This episode of 'First Dates' had a very important message about mental health
"Being a guy and talking about your emotions doesn’t make you less of a man"
First Dates is a show ostensibly about two strangers meeting and going on a date – a pretty simple concept, when it comes down to it.
But it’s turned out to be much more than that, with people regularly sharing their most intimate and personal experiences with their matches (and, by extension, the entire nation).
Which is exactly what happened this week on First Dates Ireland, when dater Catriona opened up about her brother’s suicide.
And it all started when her date complimented her hair – which, it turned out, she had shaved off for charity, and as a “visual message” about male mental health.

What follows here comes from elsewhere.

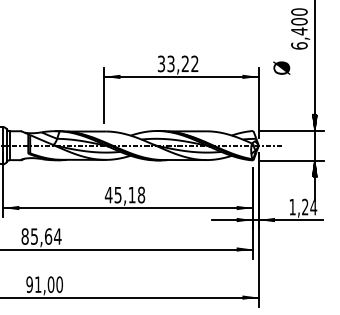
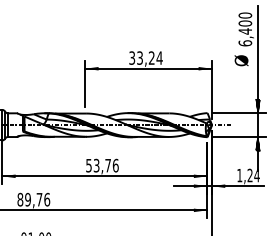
text: (194, 63) -> (159, 57), 33,22 -> 33,24
text: (281, 67) -> (241, 60), moved
text: (124, 194) -> (101, 165), 45,18 -> 53,76
text: (45, 236) -> (37, 199), 85,64 -> 89,76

“I thought: let’s do something positive for his one year anniversary. A huge thing about depression and anxiety is that people don’t want to talk about it. There’s a huge stigma. And the biggest thing is that men don’t talk.

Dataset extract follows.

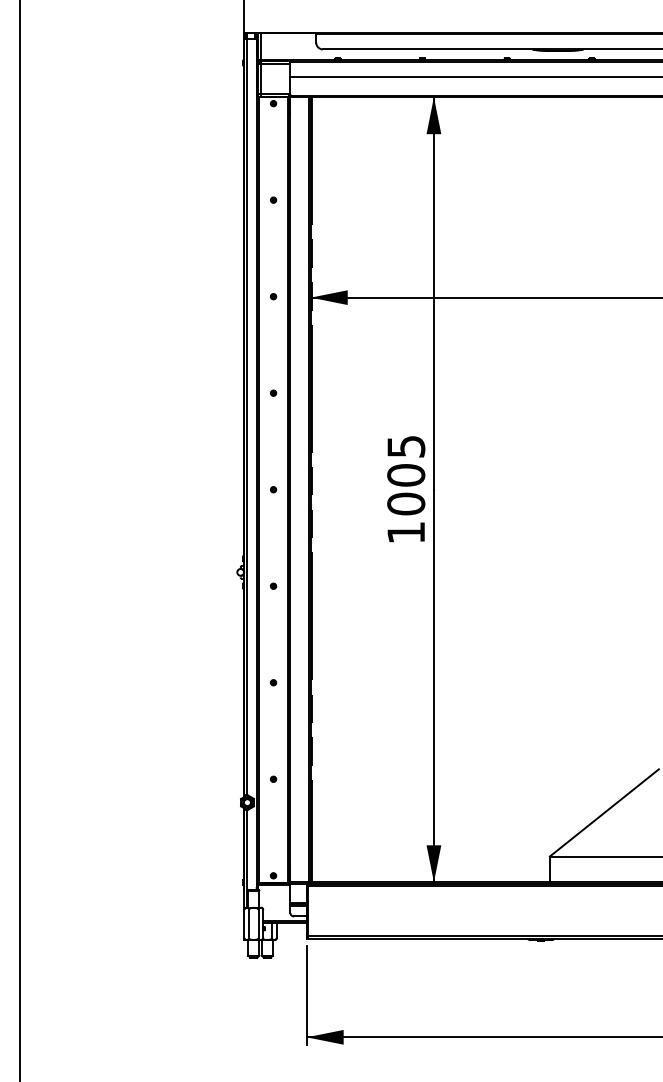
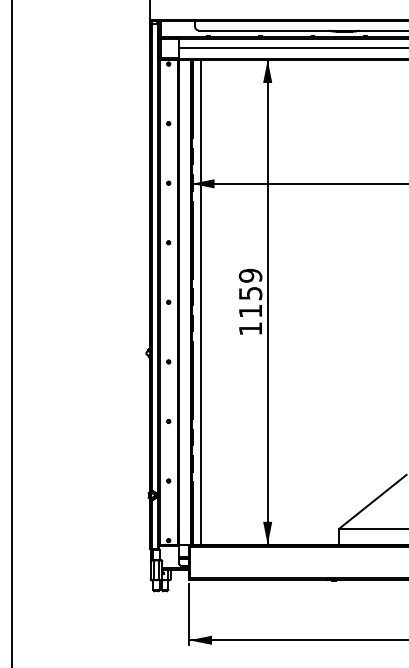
text: (406, 475) -> (250, 293), 1005 -> 1159
line: (325, 489) -> (200, 302), added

“Being a guy and talking about your emotions doesn’t make you less of a man. If I’m bald, does that make me less of a woman? It’s like a guy who talks about his feelings”.
“Being a guy and talking about your emotions doesn’t make you less of a man.”
The date comes the same week that a powerful anti-suicide campaign has been launched by male mental health charity, CALM.
The campaign features 84 individual sculptures, each representing a real life lost to suicide, which are currently on display on top of ITV’s buildings on London’s Southbank.
“We’re aiming to initiate a much-needed conversation around male suicide and a movement towards better suicide prevention and bereavement support, so that we can convince the government to take action and responsibility, where we’ve also got a petition headed up by us and Matthew Smith, who tragically lost his brother Dan to suicide 13 years ago,” CALM CEO Simon Gunning told ShortList.
“By working with the families and friends of men who have taken their own lives to highlight individual stories, we hope we’ve been able to make the impersonal thoroughly personal for the message to really hit home nationally.”